12 Abril 2025
Empregados de uma loja do hortifruti na zona norte de São Paulo (SP) dormiam sobre colchões sujos e sem roupa de cama em um alojamento próximo ao mercado; local tinha odor de queimado em razão de incêndio recente, além de os banheiros terem cheiro de urina e suor
A reportagem é de Igor Ojeda, publicada por Repórter Brasil, 09-04-2025.
O Oba Hortifruti entrou, nesta quarta-feira (9), na Lista Suja do trabalho escravo por submeter 21 empregados a trabalho análogo ao de escravos em uma de suas lojas, na zona norte de São Paulo (SP). A empresa é um dos 155 novos nomes incluídos no cadastro do governo federal.
De acordo com a inspeção trabalhista, realizada em julho de 2023, os trabalhadores eram funcionários da unidade que atuavam no corte de vegetais e no atendimento aos clientes, entre outras funções, e estavam alojados em uma residência próxima.
Segundo o relatório de fiscalização, acessado pela Repórter Brasil, eles dormiam em colchões sujos e malcheirosos em uma casa atingida por um incêndio semanas antes, onde ainda pairava o cheiro de material queimado. Algumas paredes do imóvel estavam enegrecidas e havia peças de mobiliário chamuscadas. O documento ressalta que o risco de incêndio permanecia, em razão de fios queimados e desprotegidos no local.
Sem receberem roupas de cama, os trabalhadores usavam trapos e cobertores obtidos por conta própria. Repousavam também em sofás encardidos e com revestimentos rasgados, localizados em uma área externa da residência.
O alojamento não tinha armários, obrigando os funcionários do Oba a pendurar roupas e outros pertences nos beliches ou deixá-los diretamente sobre o chão imundo. Os banheiros eram úmidos e tinham cheiro forte de suor e urina. Na cozinha, a fiscalização encontrou utensílios e eletrodomésticos imundos, que se misturavam a pratos com restos de comida.

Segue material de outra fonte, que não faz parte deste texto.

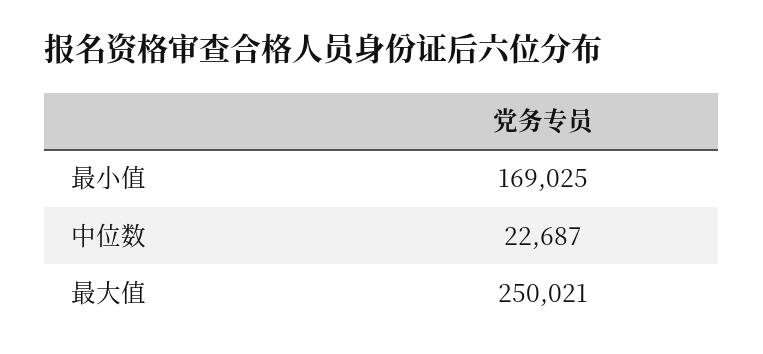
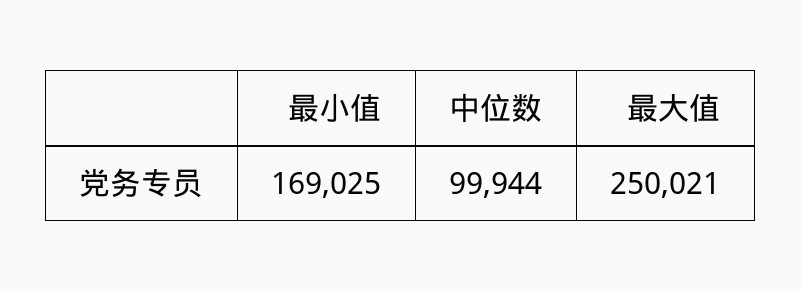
  {
    "最小值": 169025,
-   "中位数": 22687,
+   "中位数": 99944,
    "最大值": 250021
  }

“À falta de lavanderia, roupas profissionais e pessoais (inclusive íntimas) eram lavadas sumariamente e mantidas de molho nos banheiros precários, nos quartos ou junto à máquina de lavar, para depois serem dependuradas nas camas, nas janelas e em pequenos arames esticados à guisa de varais, o que, considerada a atividade econômica do empregador – venda de alimentos –, representava até mesmo risco à saúde pública”, complementa o relatório de fiscalização.
Rede com mais de 70 unidades, especialmente no estado de São Paulo, mas também em Goiás e Distrito Federal, o Oba Hortifruti assinou um Termo de Ajustamento de Conduta com o Ministério Público do Trabalho após o resgate. A empresa se comprometeu a não reincidir no crime de trabalho escravo e a arcar com as reparações de danos morais individual e coletivo.
A empresa foi procurada pela reportagem, mas não retornou. O espaço segue aberto a manifestações.
Divulgada pelo MTE (Ministério do Trabalho e Emprego) desde novembro de 2003, o cadastro é atualizado semestralmente. Ele torna públicos os dados de pessoas físicas e jurídicas responsabilizadas por submeter trabalhadores a condições análogas às de escravo.
Os nomes são incluídos após os empregadores autuados em fiscalizações do governo federal exercerem o direito de defesa em duas instâncias na esfera administrativa, e permanecem no sistema por dois anos. Eles podem fazer acordos para irem para uma lista de observação, o que demanda o cumprimento de uma série de critérios e compensações.
Apesar de a portaria que regulamenta a Lista Suja não impor bloqueio comercial ou financeiro às pessoas citadas, a relação tem sido usada por bancos e empresas para gerenciamento de risco, dentro e fora do Brasil. Por essa razão, as Nações Unidas consideram o instrumento um exemplo global no combate ao trabalho escravo.
Na atualização desta quarta-feira, as atividades econômicas com maior número de novos empregadores são criação de bovinos (21), cultivo de café (20), trabalho doméstico (18), produção de carvão vegetal (10) e extração de minerais diversos (7). Com a atualização, a lista passa a contar com um total de 745 nomes (veja todos aqui).